Der Tiananmen-Platz war im 20. Jahrhundert Schauplatz einer ganzen Reihe wichtiger Ereignisse:

  • 04.05.1919 – Demonstration patriotischer Studenten gegen die Bestimmungen, die China im Versailler Vertrag auferlegt wurden
  • 01.10.1949 – Ausrufung der Volksrepublik China durch Mao Zedong
  • 1966 – 1976 – Aufmärsche der Roten Garden während der Kulturrevolution
  • April 1976 – Massenproteste gegen die Viererbande, die beim Gedenken an den Todestag Zhou Enlais blutig eskalierten
  • 04.06.1989 – Massaker an Tausenden friedlich demonstrierenden Studenten

Die Demonstration im Juni 1989 und das sich anschließende grausame Massaker wurde mit moderner Überwachungstechnologie aufgezeichnet und ausgewertet. Die Kameras am Tiananmen Platz waren von Siemens Plessey an China als neue Verkehrskontrollsysteme verkauft worden. Das Scoot Überwachungssystem mit in den USA hergestellten Pelco Kameras wurde benutzt, um die Proteste genau aufzuzeichnen. Die Bilder wurden vom chinesischen Fernsehen mit dem Angebot einer Belohnung für Informationen immer wieder ausgestrahlt. Eine Hexenjagd auf die Studenten und Verantwortlichen begann. Als Resultat konnten fast alle Täter identifiziert werden. Die meisten wurden verhaftet und Opfer brutaler Folter.

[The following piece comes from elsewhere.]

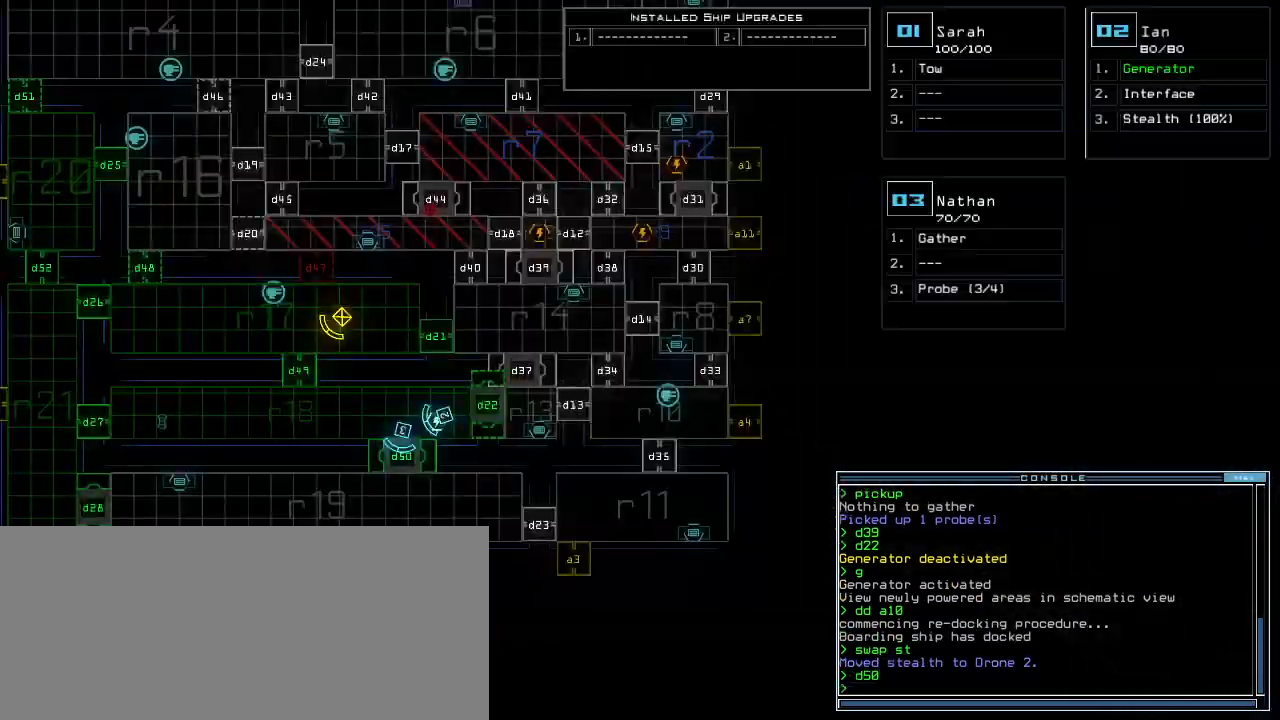
{"keys": [], "events": []}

Die Regierung in China gibt eine Menge Geld für Überwachungstechnologien aus. Hunderte Firmen in den Industrieländern liefern Verkehrskontrollsysteme in Länder wie China, Indonesien, Südafrika oder Brasilien. Siemens Plessey und Pelco, die Firmen, welche die Technik für den Platz des Himmlischen Friedens lieferten, betonen, daß sie niemals damit gerechnet hätten, daß die Regierung in Beijing die Verkehrskontrollsysteme derart mißbrauchen würden.

Kamera in Peking
Eine der Überwachungskamera auf dem Platz des Himmlischen Friedens in Beijing. Rund um die Uhr wird hier gefilmt und aufgezeichnet. Neben Big Brother sieht man sich auf dem Tiananmen-Platz zusätzlich von Polizei und zum großen Teil schwerbewaffneten Militär beobachtet.

Im Hintergrund ist Die Große Halle des Volkes zu sehen, in dem das Parlament seinen Sitz hat.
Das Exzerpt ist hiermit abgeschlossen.